**Your task**
Only the lines that hold the word "source" are wanted from this listing.

**Stored data**
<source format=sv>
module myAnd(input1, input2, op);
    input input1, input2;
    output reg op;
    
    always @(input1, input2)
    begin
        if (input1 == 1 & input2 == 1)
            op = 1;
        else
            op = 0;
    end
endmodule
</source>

* * *

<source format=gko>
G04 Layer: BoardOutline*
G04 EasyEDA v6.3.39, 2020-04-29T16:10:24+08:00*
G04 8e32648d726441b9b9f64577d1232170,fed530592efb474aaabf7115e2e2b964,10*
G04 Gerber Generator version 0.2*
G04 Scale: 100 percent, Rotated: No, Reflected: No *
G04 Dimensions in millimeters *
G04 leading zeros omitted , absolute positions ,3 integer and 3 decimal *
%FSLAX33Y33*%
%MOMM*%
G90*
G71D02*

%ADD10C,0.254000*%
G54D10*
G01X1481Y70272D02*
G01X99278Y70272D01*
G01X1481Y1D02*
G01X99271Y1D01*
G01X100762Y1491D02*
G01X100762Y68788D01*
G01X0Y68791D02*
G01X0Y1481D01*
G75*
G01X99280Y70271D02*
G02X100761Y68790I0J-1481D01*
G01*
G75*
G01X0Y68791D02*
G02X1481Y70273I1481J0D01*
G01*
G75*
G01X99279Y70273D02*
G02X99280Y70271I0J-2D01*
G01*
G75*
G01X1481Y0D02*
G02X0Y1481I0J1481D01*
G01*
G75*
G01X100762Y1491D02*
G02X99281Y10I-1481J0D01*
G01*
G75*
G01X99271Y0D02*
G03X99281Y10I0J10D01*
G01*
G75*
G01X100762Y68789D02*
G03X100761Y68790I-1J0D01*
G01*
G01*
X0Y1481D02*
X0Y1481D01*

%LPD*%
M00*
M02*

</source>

**Result for this exercise**
<source format=sv>
</source>
<source format=gko>
</source>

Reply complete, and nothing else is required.